Welcome to my blog. I am hoping my followers that I gain will enjoy the humor and seriousness of being a young overweight girl just trying to make it in this crazy world full of judgement.

Tuesday, January 18, 2011

Please don't be a relapse..

One sentence. One word.
One tiny thing can change everything you are/stand for.

It's weird how one person, especially one you really used to care about, can stick inside you like a disease. You can forget and pretend they aren't sitting there inside, but deep down you know. You just know that they are there.. and it kills you. And you would do anything to forget.. :(
I'm too young for this shit..
This shouldn't be happening. No one deserves this feeling of having NO control. Why isn't there a delete button in your heart? I want to clear everything I have of someone so I can focus on myself.

GOD THATS WHY I DID THIS! So I can focus on me. And I do! But there is that cancer inside that bursts randomly and you can't get rid of it. Where you want to go back and fix what shouldn't be fixed. I'm confusing myself...

I'm trying so hard to forget. And I'm trying to keep myself together and take care of myself.

But, this bipolar feeling about someone is eating at me like a drug and I can't stop thinking about it...
I'm too young. I shouldn't have ever felt like this because all it did was eat me alive...
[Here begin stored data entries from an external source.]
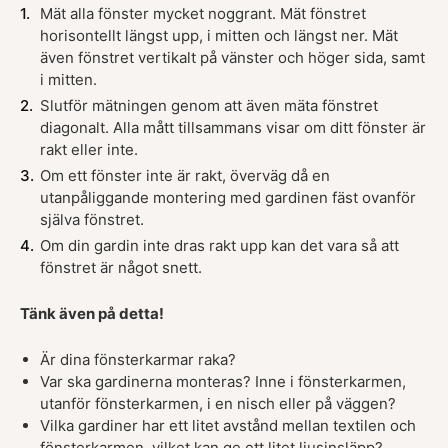
Mät alla fönster mycket noggrant. Mät fönstret
horisontellt längst upp, i mitten och längst ner. Mät
även fönstret vertikalt på vänster och höger sida, samt
i mitten.
Slutför mätningen genom att även mäta fönstret
diagonalt. Alla mått tillsammans visar om ditt fönster är
rakt eller inte.
Om ett fönster inte är rakt, överväg då en
utanpåliggande montering med gardinen fäst ovanför
själva fönstret.
Om din gardin inte dras rakt upp kan det vara så att
fönstret är något snett.
Tänk även på detta!
Är dina fönsterkarmar raka?
Var ska gardinerna monteras? Inne i fönsterkarmen,
utanför fönsterkarmen, i en nisch eller på väggen?
Vilka gardiner har ett litet avstånd mellan textilen och
fönsterkarmen, vilket kan ge ett litet ljusinsläpp?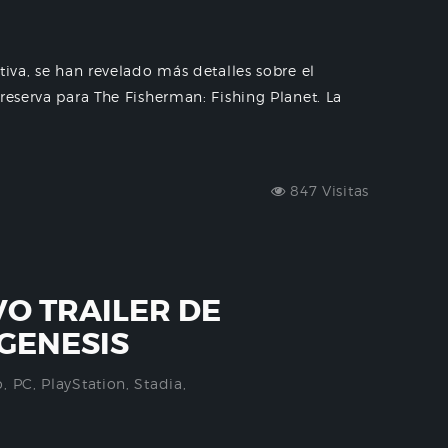
tiva, se han revelado más detalles sobre el
reserva para The Fisherman: Fishing Planet. La
847 Visitas
VO TRAILER DE
GENESIS
o
,
PC
,
PlayStation
,
Stadia
,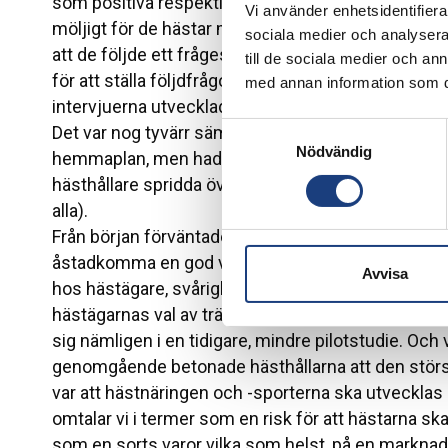
som positiva respektive negativa faktorer när det
Vi använder enhetsidentifierar
möljigt för de hästar man ansvarar för. Intervjuern
sociala medier och analysera 
att de följde ett frågeschema som var likadant vid
till de sociala medier och a
för att ställa följdfrågor och att följa upp intressan
med annan information som du 
intervjuerna utvecklade sig. På grund av pandemir
Samtyckesval
Det var nog tyvärr sämre än om de hade ägt rum v
Nödvändig
hemmaplan, men hade i gengäld fördelen att det bl
hästhållare spridda över hela landet (utan att det t
alla).
Från början förväntades de intervjuade svara att f
åstadkomma en god välfärd för de hästar de har an
Avvisa
hos hästägare, svårigheter med att få tag på skick
hästägarnas val av tränare inte alltid var det som 
sig nämligen i en tidigare, mindre pilotstudie. Och
genomgående betonade hästhållarna att den störs
var att hästnäringen och -sporterna ska utvecklas 
omtalar vi i termer som en risk för att hästarna sk
som en sorts varor vilka som helst, på en marknad v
I need to get to Hawaii. I need time away from here with my friends. I need out for a few days..
But.. the things I would do to hop on a plane right now and go to the one place I love. The place I fell in love with.
The things I would do, to spend 1 day in San Fransisco..
Just 1 day. On bart. alone. where all my smiles used to be. Where I literally left my heart...

Man I need my therapist.. and the gym..

-Alexa Starky.

1 comment:

  1. Not sure how I missed this post but glad you got through these feelings. It is amazing how old feelings can creep in suddenly and then we are back 'in' it for a while. Memories are just that......memories. Most of them we will look back at and remember with fondness mostly because of what we learned and how far we have come since then.